Background: Stroke is a significant global health issue, resulting in substantial mortality and morbidity. Environmental exposures are increasingly recognized as essential contributors to cerebrovascular risk profiles. Phthalates are ubiquitous synthetic plasticizers with well-established endocrine-disrupting properties and have been associated with various vascular and metabolic disturbances. However, their specific contribution to stroke pathogenesis, particularly concerning potential sex-specific vulnerability patterns, remains poorly understood. Methods: A cross-sectional analysis was conducted on 8,184 participants (4,140 women and 4,044 men) from the National Health and Nutrition Examination Survey (NHANES) to evaluate the associations between urinary phthalate metabolite concentrations and stroke prevalence. The weighted quantile sum (WQS) regression methodology assessed the effects of cumulative exposure to the phthalate mixture. An integrative approach was used, incorporating network toxicology, protein-protein interaction mapping, and the Friends algorithm, to identify molecular targets related to stroke that may be affected by phthalate exposure. Molecular docking analyses were performed to characterise binding affinities between key phthalate metabolites and identified protein targets.
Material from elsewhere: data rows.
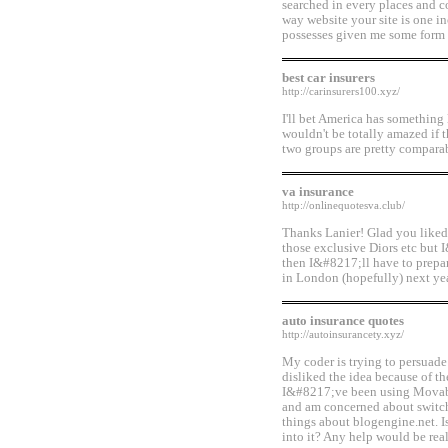
searched in every places and co
way website your site is one in
possesses given me some form o
best car insurers
http://carinsurers100.xyz/
I'll bet America has something
wouldn't be totally amazed if t
two groups are pretty compara
va insurance
http://onlinequotesva.club/
Thanks Lanier! Glad you liked it
those exclusive Diors etc but I
then I&#8217;ll have to prepar
in London (hopefully) next ye
auto insurance quotes
http://autoinsurancety.xyz/
My coder is trying to persuade
disliked the idea because of t
I&#8217;ve been using Movable
and am concerned about switchi
things about blogengine.net. Is
into it? Any help would be rea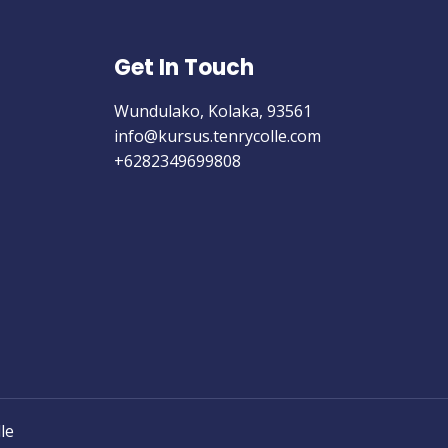
Get In Touch
Wundulako, Kolaka, 93561
info@kursus.tenrycolle.com​
+6282349699808
le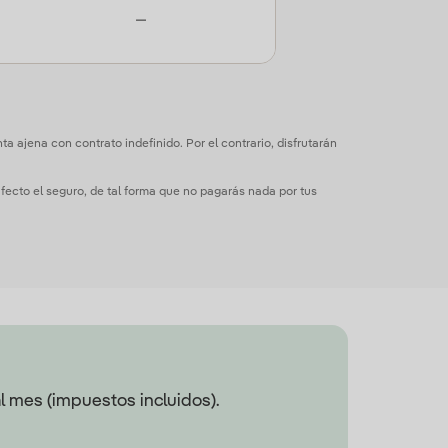
—
 ajena con contrato indefinido. Por el contrario, disfrutarán
 afecto el seguro, de tal forma que no pagarás nada por tus
al mes (impuestos incluidos).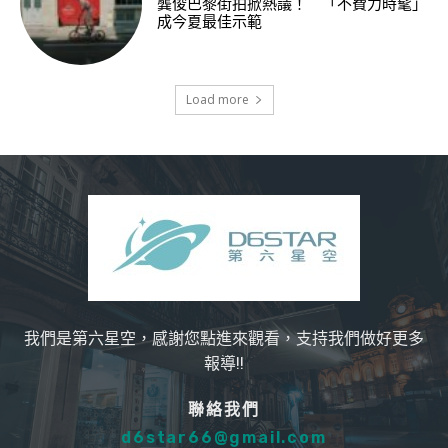
龔俊巴黎街拍掀熱議！ 「不費力時髦」
成今夏最佳示範
Load more
我們是第六星空，感謝您點進來觀看，支持我們做好更多
報導!!
聯絡我們
d6star66@gmail.com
We analyzed single-cell RNA sequencing data to determine cell-type-specific expression patterns of implicated molecular targets. Results: Sex-stratified analyses revealed that phthalate exposure was positively associated with stroke risk in women but not in men. Specifically, higher urinary concentrations of Mono(carboxynonyl) phthalate (MCNP) were significantly associated with self-reported stroke in women. WQS regression confirmed cumulative effects, with MCNP identified as the primary contributor. Network and docking analyses revealed strong interactions between MCNP and vascular proteins KDR, AKT1, and MAPK8, which were predominantly expressed in endothelial cells. These findings suggest that phthalate exposure may increase stroke risk in a sex-specific manner through disruption of an endothelial-specific KDR–AKT1–MAPK8 signaling pathway. Conclusion: This work highlights a novel mechanism of environmentally mediated cerebrovascular risk and provides potential targets for therapeutic intervention, particularly in women.